» QUÉ SE PIDE
Por favor, reproduce palabra por palabra el fragmento del pasaje citado que empieza en las palabras que contienen "Sin haber podido" y termina en "su ansiada venganza.".

Sin haber podido cumplimentar su venganza, Catalina se ve envuelta en una aventura que en principio ni le va ni le viene, porque ¿quién es ella para inmiscuirse en una conjura contra el rey de España sin llevarse ningún beneficio de la misma?
«¿Encontrar un misterioso tesoro del grande conquistador Hernán Cortés? ¿Qué motivos podía tener alguien tan acaudalada cono yo para meterse en semejante brete y, por más, sin que nada fuera para mí?.» (Página 138)

Pero participará en la aventura, porque será el modo perfecto de llevar a cabo de una vez por todas su ansiada venganza.

IMPRESIÓN PERSONAL

Desde un primer momento me cautivó este personaje de ficción creado por Matilde Asensi, un personaje que intenta aprovechar lo mejor de la condición de mujer que es, pero al mismo tiempo disfrutando de todas las ventajas que le da su presunta pertenencia al género masculino:
«Yo era yo, Catalina, mas, cuando me disfrazaba de Martín, podía ejecutar todas aquellas cosas que, injustamente y por unas razones tan absurdas como desconocidas, estaban prohibidas a las mujeres. Haría siempre lo que mas me conviniera y si lo que convenía era vestirme de Martín Nevares, me vestiría de Martín Nevares.» (Página 39)

Aunque para poder disfrutar de esas ventajas que la condición femenina le niega en una sociedad tremendamente machista, su personalidad haya tenido que irse amoldando, perdiendo inocencia, una inocencia que queda totalmente truncada con la promesa hecha a su padre de vengar su muerte:
«Mi señor padre, a quien yo tanto añoraba, se quedaría de piedra mármol si viera en lo que se había convertido aquella niña que rescató cierto día de una isla desierta. Aquella inocente y candorosa niña a la que prohijara hoy una elegante dama palaciega, maestra en el arte de la espada, maestre de galeón y más rica de lo que él, que se ataba a trabajar sin que le alcanzara para pagar sus deudas, hubiera soñado nunca con llegar.» (Página 101)

Eso es sin duda lo mejor de la trilogía y de la última entrega.

» FILAS DE DATOS
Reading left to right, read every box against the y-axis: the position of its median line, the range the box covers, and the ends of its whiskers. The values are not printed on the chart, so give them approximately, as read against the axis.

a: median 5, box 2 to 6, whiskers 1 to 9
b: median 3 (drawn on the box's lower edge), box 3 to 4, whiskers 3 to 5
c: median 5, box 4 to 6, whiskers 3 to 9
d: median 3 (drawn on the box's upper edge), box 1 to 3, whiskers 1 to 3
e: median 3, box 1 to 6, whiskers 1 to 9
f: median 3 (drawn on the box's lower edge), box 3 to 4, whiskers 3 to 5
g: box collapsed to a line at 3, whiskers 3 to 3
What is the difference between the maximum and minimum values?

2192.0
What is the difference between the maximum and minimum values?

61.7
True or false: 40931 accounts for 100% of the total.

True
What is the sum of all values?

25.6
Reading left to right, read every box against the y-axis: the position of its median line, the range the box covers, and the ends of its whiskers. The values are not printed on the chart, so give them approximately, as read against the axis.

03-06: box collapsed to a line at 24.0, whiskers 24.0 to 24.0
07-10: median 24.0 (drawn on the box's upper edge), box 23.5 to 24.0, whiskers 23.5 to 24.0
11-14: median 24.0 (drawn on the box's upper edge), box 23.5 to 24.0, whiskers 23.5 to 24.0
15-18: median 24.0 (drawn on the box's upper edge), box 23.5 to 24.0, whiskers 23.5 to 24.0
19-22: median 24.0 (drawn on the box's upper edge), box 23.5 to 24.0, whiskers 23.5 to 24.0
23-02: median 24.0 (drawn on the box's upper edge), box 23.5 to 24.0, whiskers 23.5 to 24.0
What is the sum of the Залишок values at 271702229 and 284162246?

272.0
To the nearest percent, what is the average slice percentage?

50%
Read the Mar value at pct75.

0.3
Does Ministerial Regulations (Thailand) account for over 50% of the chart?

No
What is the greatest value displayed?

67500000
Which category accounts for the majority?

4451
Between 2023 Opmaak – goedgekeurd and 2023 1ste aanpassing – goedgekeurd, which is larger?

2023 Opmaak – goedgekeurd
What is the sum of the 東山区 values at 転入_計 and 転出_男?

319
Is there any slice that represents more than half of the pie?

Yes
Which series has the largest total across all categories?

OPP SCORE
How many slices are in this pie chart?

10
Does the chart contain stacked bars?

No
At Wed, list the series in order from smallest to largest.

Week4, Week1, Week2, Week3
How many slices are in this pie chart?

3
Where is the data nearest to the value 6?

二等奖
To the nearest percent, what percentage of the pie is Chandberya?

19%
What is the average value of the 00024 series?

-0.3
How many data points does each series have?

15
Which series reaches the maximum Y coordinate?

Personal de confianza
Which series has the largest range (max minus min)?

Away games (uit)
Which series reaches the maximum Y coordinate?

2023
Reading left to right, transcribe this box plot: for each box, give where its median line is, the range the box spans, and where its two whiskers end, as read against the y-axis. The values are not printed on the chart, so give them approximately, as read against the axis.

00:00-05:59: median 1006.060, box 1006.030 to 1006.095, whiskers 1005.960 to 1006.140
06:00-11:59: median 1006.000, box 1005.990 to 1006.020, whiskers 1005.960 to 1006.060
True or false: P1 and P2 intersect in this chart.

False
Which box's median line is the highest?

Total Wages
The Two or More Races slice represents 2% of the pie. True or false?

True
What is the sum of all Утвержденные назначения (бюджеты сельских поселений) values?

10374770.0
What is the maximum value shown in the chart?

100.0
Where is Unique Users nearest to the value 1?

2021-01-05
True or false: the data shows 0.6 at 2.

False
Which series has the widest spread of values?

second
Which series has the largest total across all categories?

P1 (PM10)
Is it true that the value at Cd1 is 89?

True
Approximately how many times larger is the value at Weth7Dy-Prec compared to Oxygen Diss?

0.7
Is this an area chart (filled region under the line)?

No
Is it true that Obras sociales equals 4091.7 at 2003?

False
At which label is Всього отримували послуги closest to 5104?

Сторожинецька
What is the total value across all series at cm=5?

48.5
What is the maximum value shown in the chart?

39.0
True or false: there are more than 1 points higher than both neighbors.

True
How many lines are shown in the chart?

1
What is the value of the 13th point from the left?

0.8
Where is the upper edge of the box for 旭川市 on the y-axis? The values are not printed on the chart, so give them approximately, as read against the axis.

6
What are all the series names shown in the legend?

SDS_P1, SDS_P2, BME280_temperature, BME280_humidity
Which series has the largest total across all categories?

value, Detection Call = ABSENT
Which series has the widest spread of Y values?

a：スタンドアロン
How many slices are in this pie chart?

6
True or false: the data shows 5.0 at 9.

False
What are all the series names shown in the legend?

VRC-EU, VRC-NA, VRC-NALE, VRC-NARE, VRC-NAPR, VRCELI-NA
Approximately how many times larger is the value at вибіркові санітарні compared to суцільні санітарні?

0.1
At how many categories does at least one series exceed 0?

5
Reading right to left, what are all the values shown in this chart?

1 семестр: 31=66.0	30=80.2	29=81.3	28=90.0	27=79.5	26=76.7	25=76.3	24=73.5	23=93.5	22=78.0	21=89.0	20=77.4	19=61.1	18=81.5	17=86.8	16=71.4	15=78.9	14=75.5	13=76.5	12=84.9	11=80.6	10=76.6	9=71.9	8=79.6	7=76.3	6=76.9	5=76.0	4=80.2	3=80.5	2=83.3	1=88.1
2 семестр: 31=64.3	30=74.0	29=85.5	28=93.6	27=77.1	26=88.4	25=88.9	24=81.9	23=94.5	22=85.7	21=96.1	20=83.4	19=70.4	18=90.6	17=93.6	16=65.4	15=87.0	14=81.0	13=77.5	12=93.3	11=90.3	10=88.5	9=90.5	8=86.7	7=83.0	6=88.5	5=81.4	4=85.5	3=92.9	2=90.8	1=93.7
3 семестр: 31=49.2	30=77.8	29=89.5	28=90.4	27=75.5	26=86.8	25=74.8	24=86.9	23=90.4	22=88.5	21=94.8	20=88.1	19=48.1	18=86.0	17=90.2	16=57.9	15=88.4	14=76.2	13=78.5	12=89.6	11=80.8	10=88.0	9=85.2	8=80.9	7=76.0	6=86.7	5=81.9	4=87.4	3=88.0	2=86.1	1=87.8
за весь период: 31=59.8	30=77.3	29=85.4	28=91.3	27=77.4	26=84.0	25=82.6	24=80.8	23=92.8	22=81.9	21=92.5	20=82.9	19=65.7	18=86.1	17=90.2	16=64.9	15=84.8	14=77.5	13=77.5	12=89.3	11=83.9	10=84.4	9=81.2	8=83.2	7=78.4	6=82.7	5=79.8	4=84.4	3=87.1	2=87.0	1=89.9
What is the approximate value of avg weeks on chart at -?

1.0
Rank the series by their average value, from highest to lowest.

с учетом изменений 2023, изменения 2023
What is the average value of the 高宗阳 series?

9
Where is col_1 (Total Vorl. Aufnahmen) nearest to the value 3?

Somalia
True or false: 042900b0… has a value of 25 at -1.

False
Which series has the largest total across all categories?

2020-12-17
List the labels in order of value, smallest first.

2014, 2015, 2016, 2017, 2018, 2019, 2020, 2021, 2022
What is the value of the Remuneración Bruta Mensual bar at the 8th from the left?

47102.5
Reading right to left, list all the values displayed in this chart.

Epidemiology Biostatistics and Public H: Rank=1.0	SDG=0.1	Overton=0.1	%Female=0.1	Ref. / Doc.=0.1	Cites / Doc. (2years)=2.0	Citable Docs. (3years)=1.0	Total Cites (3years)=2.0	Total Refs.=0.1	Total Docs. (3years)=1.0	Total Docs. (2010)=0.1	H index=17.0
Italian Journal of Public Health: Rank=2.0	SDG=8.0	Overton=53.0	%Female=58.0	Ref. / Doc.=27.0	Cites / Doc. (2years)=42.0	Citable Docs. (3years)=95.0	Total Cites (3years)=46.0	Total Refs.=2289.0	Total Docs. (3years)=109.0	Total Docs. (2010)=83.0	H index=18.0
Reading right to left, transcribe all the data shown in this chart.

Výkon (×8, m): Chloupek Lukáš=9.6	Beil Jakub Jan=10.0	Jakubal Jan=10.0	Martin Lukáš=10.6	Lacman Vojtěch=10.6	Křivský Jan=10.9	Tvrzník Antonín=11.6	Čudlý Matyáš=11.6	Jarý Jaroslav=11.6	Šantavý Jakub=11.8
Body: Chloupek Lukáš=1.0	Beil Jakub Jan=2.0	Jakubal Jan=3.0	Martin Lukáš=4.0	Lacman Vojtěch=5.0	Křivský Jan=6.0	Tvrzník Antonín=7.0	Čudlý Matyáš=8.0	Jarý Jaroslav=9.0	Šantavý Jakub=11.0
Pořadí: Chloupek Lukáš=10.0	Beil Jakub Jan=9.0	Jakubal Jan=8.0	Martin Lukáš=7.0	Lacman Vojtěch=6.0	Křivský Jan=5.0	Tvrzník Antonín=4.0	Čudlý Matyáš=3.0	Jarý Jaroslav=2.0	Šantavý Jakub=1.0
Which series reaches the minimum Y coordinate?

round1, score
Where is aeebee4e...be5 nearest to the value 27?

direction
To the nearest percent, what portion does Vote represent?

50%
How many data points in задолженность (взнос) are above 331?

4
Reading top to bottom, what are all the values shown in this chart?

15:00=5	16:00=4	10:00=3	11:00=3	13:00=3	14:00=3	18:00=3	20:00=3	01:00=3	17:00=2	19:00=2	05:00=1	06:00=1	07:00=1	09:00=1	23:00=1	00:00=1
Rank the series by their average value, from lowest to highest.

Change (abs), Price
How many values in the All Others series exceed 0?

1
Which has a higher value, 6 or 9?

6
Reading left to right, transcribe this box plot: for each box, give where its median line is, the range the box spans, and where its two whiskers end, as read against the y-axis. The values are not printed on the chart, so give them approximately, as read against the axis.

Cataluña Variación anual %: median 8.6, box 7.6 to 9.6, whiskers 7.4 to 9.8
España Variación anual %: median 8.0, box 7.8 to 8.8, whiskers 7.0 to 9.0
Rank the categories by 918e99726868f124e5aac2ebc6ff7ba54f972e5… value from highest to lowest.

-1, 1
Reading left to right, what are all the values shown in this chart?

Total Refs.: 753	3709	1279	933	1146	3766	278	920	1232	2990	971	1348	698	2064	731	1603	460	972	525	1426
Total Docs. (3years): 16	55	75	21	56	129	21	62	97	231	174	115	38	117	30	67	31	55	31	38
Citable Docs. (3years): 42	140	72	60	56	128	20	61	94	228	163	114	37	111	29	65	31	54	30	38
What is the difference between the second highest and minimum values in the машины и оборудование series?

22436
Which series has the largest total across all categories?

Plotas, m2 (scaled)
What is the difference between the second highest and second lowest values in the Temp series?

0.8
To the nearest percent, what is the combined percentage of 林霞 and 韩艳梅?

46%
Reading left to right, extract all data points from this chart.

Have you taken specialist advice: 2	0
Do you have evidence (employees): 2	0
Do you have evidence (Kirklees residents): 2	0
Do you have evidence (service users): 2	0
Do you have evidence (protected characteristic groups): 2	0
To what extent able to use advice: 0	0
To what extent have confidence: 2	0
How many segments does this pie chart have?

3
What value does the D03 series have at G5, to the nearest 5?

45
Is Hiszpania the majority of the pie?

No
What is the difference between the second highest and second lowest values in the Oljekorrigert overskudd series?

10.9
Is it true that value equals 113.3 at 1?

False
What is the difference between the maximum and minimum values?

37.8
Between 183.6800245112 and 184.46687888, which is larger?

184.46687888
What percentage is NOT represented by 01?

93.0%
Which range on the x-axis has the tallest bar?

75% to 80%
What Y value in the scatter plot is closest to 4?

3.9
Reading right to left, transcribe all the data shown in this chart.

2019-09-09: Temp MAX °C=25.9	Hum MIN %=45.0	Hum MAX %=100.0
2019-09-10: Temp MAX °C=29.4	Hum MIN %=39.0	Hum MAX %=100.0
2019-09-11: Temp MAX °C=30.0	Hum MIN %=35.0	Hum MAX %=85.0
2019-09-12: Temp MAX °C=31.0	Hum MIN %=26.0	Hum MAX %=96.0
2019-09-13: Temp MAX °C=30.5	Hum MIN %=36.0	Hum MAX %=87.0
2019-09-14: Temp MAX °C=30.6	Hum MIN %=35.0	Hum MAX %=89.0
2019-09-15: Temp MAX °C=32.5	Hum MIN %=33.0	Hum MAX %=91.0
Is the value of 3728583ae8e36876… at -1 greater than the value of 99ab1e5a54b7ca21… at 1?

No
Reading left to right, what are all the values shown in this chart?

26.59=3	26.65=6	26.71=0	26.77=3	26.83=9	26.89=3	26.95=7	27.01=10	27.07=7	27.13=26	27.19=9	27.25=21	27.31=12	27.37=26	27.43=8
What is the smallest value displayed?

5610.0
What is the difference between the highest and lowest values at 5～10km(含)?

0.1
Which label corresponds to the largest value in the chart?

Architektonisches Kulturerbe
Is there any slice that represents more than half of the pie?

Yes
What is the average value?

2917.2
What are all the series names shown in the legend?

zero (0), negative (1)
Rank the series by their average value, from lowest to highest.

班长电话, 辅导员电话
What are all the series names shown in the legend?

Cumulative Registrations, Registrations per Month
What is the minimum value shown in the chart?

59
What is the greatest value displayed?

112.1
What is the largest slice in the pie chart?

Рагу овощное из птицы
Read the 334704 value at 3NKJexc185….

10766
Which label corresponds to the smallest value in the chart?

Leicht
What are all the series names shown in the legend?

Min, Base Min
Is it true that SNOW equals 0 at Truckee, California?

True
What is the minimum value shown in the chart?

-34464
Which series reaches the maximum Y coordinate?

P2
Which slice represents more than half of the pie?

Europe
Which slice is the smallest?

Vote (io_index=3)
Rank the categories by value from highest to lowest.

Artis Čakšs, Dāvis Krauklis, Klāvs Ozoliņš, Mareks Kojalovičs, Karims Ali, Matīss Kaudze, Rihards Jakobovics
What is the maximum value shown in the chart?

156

» RESULTADO
Sin haber podido cumplimentar su venganza, Catalina se ve envuelta en una aventura que en principio ni le va ni le viene, porque ¿quién es ella para inmiscuirse en una conjura contra el rey de España sin llevarse ningún beneficio de la misma?
«¿Encontrar un misterioso tesoro del grande conquistador Hernán Cortés? ¿Qué motivos podía tener alguien tan acaudalada cono yo para meterse en semejante brete y, por más, sin que nada fuera para mí?.» (Página 138)

Pero participará en la aventura, porque será el modo perfecto de llevar a cabo de una vez por todas su ansiada venganza.